IL CASO
Multimedica condannata
Paziente guarita da tumore vince la causa per il danno estetico

L’energia devastante di un tumore lascia già di per sé un trauma profondo. Se poi si aggiungono i danni irrecuperabili di un intervento eseguito con scarsa cura per l’estetica, diventa davvero difficile ritrovare la forza di ripartire. Lo sa bene la paziente della Multimedica che pochi giorni fa - difesa dagli avvocati Chiara Tacchi e Mirko Tosini - ha vinto la causa civile in tribunale a Busto. La struttura sanitaria è stata condannata in primo grado al risarcimento di 100mila euro. Denaro che non restituirà alla donna - che è comunque guarita dalla patologia oncologica - la femminilità perduta, ma che è comunque un monito a chi indossa un camice.
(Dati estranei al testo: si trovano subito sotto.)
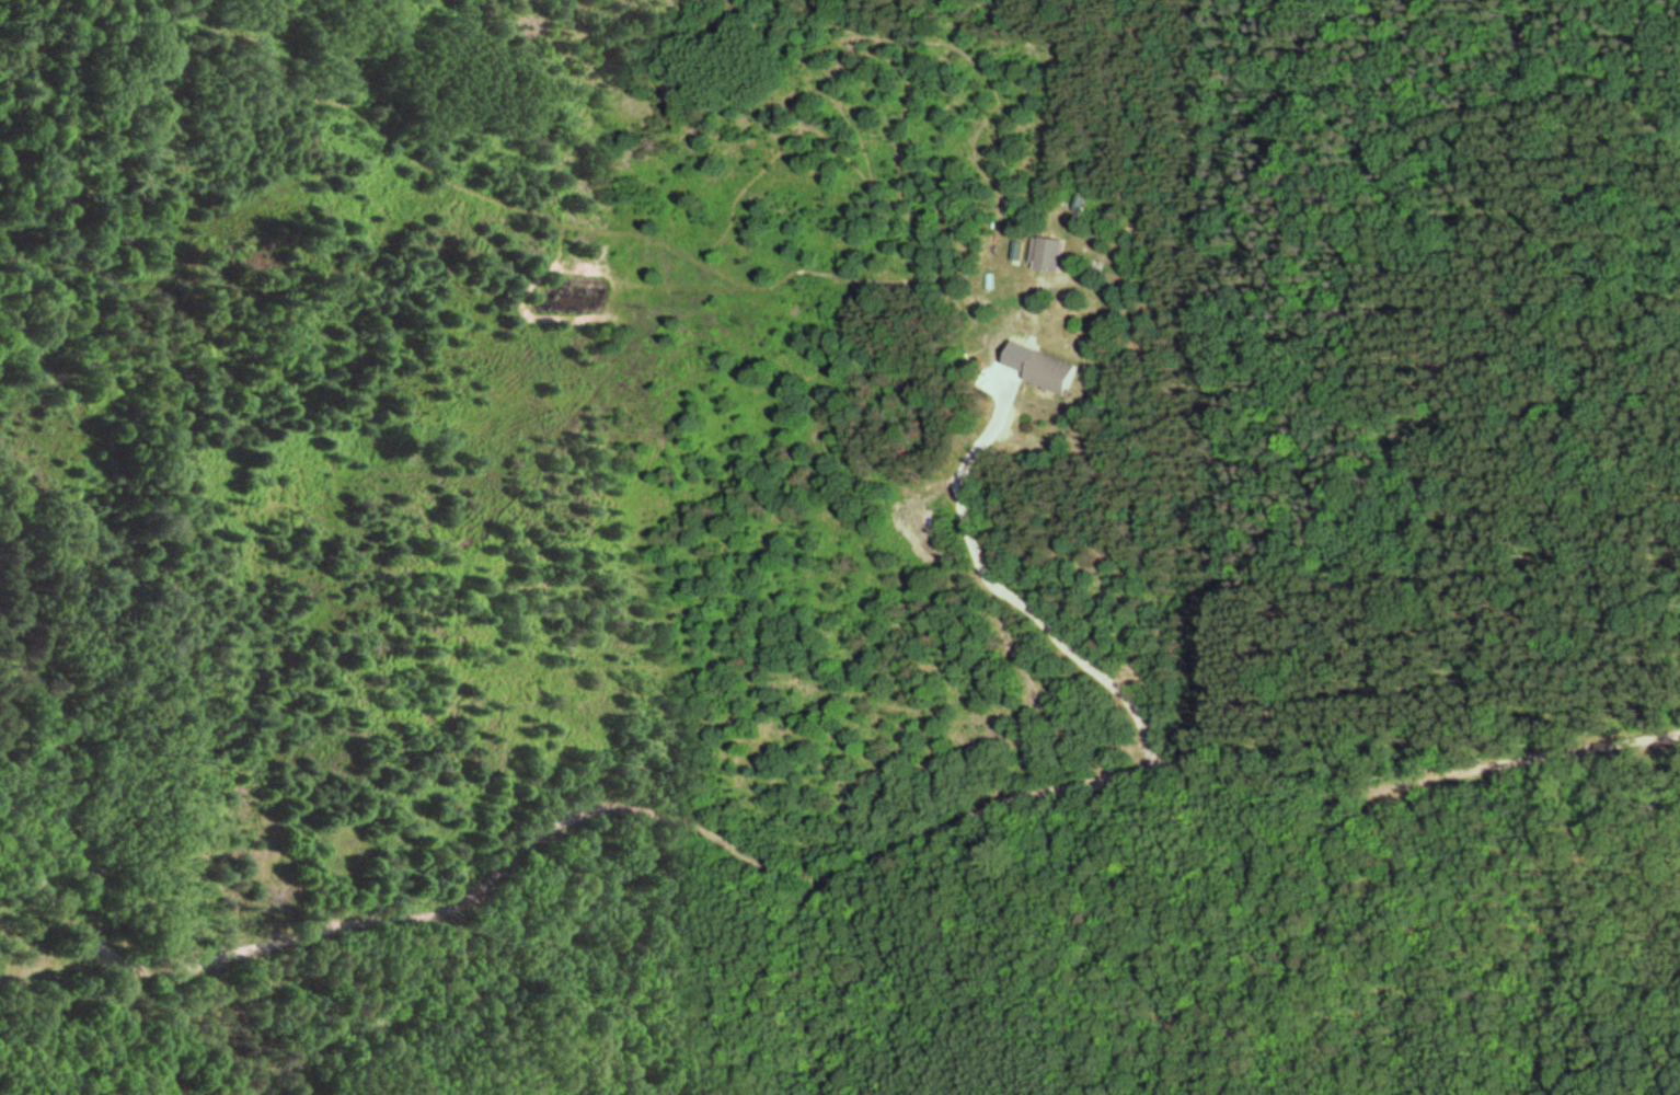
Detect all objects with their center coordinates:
building: (1041, 254)
building: (1044, 372)
road: (1555, 537)
road: (987, 594)
road: (797, 884)
road: (1511, 970)

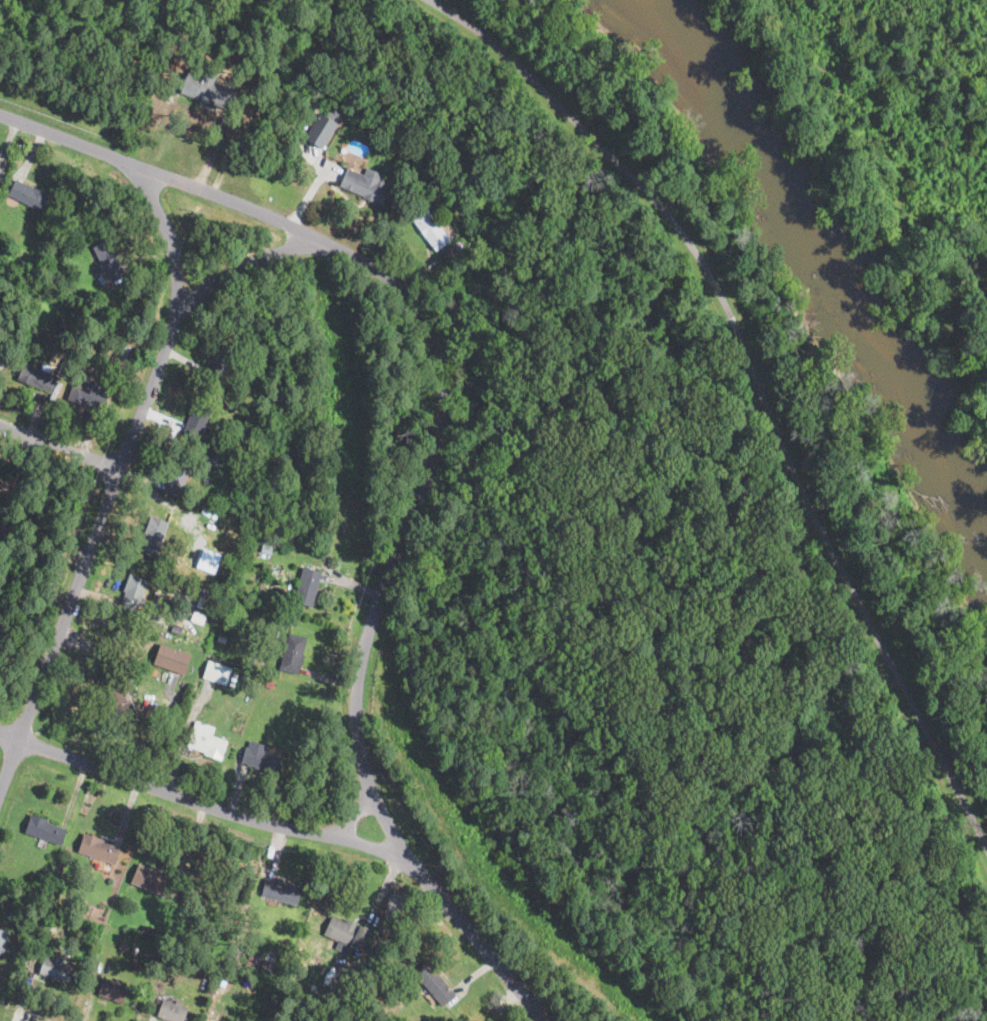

«Siamo molto soddisfatti dell’ottimo risultato ottenuto. Sebbene negli ultimi anni si sia attenuato quel senso di impotenza che accompagnava in passato le vittime di malpractice medica, le persone hanno comunque spesso paura di aggiungere strazio alla precedente sofferenza», commentano gli avvocati Tacchi e Tosini. L’incubo della neoplasia si materializzò nel 2011. Dopo un ciclo di chemioterapie l’allora trentottenne venne ricoverata alla Multimedica e sottoposta a «mastectomia sinistra con conservazione del complesso areola capezzolo. Dissezione ascellare omolaterale. Posizionamento di espansore cutaneo». Intervento riuscito, cancro rimosso. Ma a distanza di un paio di settimane la paziente dovette ritornare d’urgenza all’ambulatorio di chirurgia plastica per il trattamento di una grave ulcerazione del capezzolo: era infatti comparsa un’infezione a livello della ferita periareolare, che poi si aggravò fino alla formazione di necrosi nella zona interessata. Nei mesi successivi la paziente dovette tornare periodicamente alla Multimedica per il gonfiaggio dell’espansore, fino alla programmazione di un intervento di «rimozione di espansore tessutale dalla mammella, impianto di protesi bilaterale e mastopessi», senza, sottolineano gli avvocati, che le venissero fornite le opportune informazioni e spiegazioni. La donna nemmeno aveva compreso che l’intervento avrebbe determinato l’impianto di una protesi anche alla mammella destra, quella sana, ritenendo che il chirurgo si sarebbe limitato a effettuare, così come indicato in cartella clinica, l’intervento di mastopessi, ossia il lifting per sollevare e rassodare il seno. Invece, all’esito dell’operazione la paziente si ritrovò una seconda protesi, sproporzionata e malposizionata. La paziente insomma si risvegliò con un’evidente asimmetria tra l’una e l’altra mammella. Quella destra era di volume nettamente aumentato, quella sinistra marcatamente sottodimensionata. Il danno estetico ebbe ripercussioni di carattere psicologico e ricadute nella vita di relazione e di coppia.